Since the earliest days of spring I’ve been visiting the pond on Old Plawhatch Farm, to document a project that grew out of a beautiful mentorship. A handmade boat. To celebrate the solstice and long days at the water, swimming days, boating days, I bring you the launch of the Flying Terapin.
When Callum, our 9-year-old mate in bushcraft, woodwork and art, first showed me the coracle, it was a skeleton of young coppiced branches stuck deep into the banks of the spring and woven together along the earth. Logs from a major pruning round the water (the algae on the pond needed to be reduced by exposing it to more sunlight!) weighted the top to create the boat’s shape as the young branches aged.
This is the coppice where the new, bendy, sprouting branches were cut from. I love the tradition of building a boat beside the water where it will be set afloat, and using the materials found around it.
On my next walk on to the farm the framework had been woven together with more young shoots. In the farm shop one day I ran into Callum’s mentor, the affable Daniel Yabsley, and asked him about the project.

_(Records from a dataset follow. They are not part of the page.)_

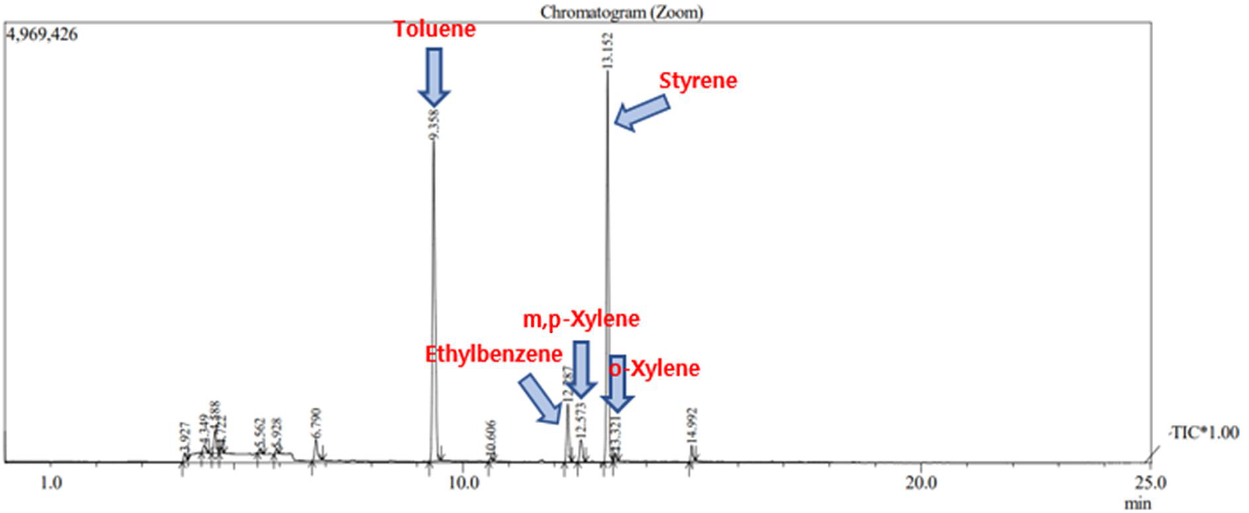
Figure 10. The chromatogram analyzing the 10–11 am measurement point, the measuring point 4 of Business site B. Table 7. VOC speciation concentration by businesses A and B.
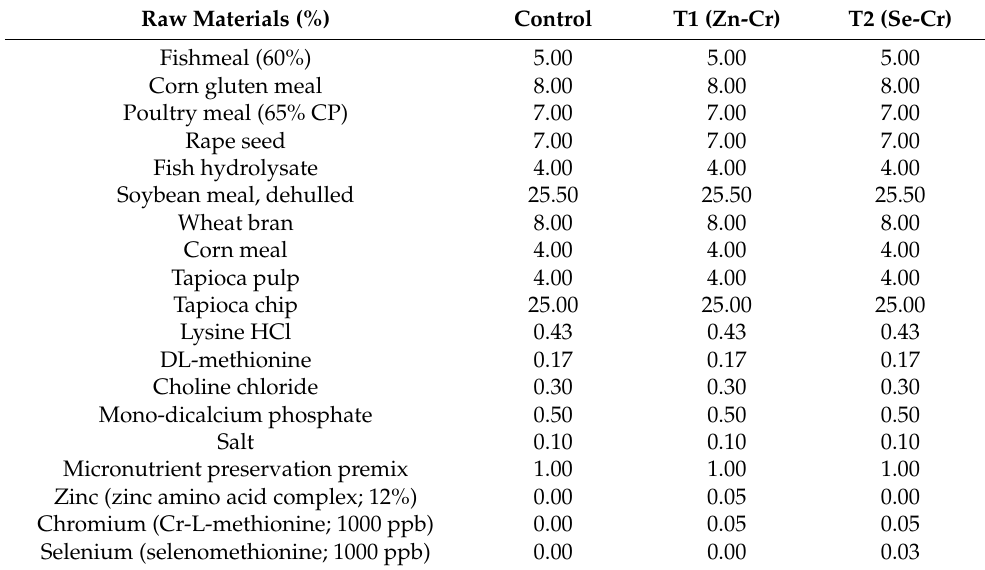
Table 1. The formulations of red tilapia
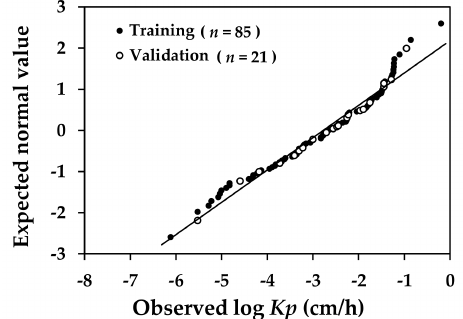
Figure 6. Normal probability plot for logarithmic values of experimentally determined skin permeation coefficient (observed log Kp ) of compounds included in training and validation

Calico would be a traditional cover, but being fairly expensive, Dan helped Callum attach a tarpaulin to the framework instead. Canvas or animal skins were also used for these types of boats. One beautiful day in June a crowd of us joined the boatbuilders down at the old spring to launch the coracle. We flipped it over, off the bank and into the water. You can see the seat wedged in, not an easy project in itself.
I think a mentorship is such a brilliant way to learn. One into the boat, two into the boat;
And they’re off! The boys used just one paddle and a wiggly sort of rowing.
Once round the pond and to the bank for passengers. The coracle is astonishingly stable! A race with the rowboat, and just about everyone (and their dog, truthfully) had a go.
Even me. What a thrill, to be out on the water on a beautiful day, in a handmade boat. Callum popped open a bottle of sparkling blueberry juice to mark the occasion.
(For the coracle thrill-seekers amongst you, you might like to know that one can spin round in circles rather quickly.) Such a wonderful old British tradition, coracle building. Happy summer solstice!